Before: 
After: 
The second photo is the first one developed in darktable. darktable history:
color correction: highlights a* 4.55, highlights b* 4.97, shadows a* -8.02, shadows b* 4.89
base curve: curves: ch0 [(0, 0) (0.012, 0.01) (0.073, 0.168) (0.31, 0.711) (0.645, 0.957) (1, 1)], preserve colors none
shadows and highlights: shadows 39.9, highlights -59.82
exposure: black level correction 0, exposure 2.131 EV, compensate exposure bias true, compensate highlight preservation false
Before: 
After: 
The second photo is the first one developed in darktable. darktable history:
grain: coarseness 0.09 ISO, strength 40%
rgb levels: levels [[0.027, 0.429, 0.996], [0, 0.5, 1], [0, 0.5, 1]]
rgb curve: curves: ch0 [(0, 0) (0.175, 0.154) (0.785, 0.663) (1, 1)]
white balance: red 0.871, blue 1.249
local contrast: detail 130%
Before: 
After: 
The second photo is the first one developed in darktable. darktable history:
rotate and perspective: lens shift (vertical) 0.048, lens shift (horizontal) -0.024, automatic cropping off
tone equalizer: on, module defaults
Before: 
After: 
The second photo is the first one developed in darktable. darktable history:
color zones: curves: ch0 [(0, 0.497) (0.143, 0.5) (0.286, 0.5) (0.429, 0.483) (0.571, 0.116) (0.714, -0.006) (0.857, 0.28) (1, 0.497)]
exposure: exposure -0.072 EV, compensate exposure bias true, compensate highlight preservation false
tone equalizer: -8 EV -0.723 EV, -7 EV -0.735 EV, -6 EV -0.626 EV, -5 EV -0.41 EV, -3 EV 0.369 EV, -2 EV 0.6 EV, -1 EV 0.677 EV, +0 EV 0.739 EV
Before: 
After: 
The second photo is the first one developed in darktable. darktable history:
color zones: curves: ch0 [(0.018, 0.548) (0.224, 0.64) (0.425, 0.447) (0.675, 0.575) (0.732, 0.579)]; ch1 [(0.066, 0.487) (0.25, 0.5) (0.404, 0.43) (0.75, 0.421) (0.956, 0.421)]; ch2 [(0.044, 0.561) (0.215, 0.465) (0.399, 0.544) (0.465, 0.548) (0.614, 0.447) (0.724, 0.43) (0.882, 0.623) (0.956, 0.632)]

Exercise description:
Copy out all the records above again, changing every "developed" to "processed" and leaving the rest untouched.

Exercise solution:
Before: 
After: 
The second photo is the first one processed in darktable. darktable history:
color correction: highlights a* 4.55, highlights b* 4.97, shadows a* -8.02, shadows b* 4.89
base curve: curves: ch0 [(0, 0) (0.012, 0.01) (0.073, 0.168) (0.31, 0.711) (0.645, 0.957) (1, 1)], preserve colors none
shadows and highlights: shadows 39.9, highlights -59.82
exposure: black level correction 0, exposure 2.131 EV, compensate exposure bias true, compensate highlight preservation false
Before: 
After: 
The second photo is the first one processed in darktable. darktable history:
grain: coarseness 0.09 ISO, strength 40%
rgb levels: levels [[0.027, 0.429, 0.996], [0, 0.5, 1], [0, 0.5, 1]]
rgb curve: curves: ch0 [(0, 0) (0.175, 0.154) (0.785, 0.663) (1, 1)]
white balance: red 0.871, blue 1.249
local contrast: detail 130%
Before: 
After: 
The second photo is the first one processed in darktable. darktable history:
rotate and perspective: lens shift (vertical) 0.048, lens shift (horizontal) -0.024, automatic cropping off
tone equalizer: on, module defaults
Before: 
After: 
The second photo is the first one processed in darktable. darktable history:
color zones: curves: ch0 [(0, 0.497) (0.143, 0.5) (0.286, 0.5) (0.429, 0.483) (0.571, 0.116) (0.714, -0.006) (0.857, 0.28) (1, 0.497)]
exposure: exposure -0.072 EV, compensate exposure bias true, compensate highlight preservation false
tone equalizer: -8 EV -0.723 EV, -7 EV -0.735 EV, -6 EV -0.626 EV, -5 EV -0.41 EV, -3 EV 0.369 EV, -2 EV 0.6 EV, -1 EV 0.677 EV, +0 EV 0.739 EV
Before: 
After: 
The second photo is the first one processed in darktable. darktable history:
color zones: curves: ch0 [(0.018, 0.548) (0.224, 0.64) (0.425, 0.447) (0.675, 0.575) (0.732, 0.579)]; ch1 [(0.066, 0.487) (0.25, 0.5) (0.404, 0.43) (0.75, 0.421) (0.956, 0.421)]; ch2 [(0.044, 0.561) (0.215, 0.465) (0.399, 0.544) (0.465, 0.548) (0.614, 0.447) (0.724, 0.43) (0.882, 0.623) (0.956, 0.632)]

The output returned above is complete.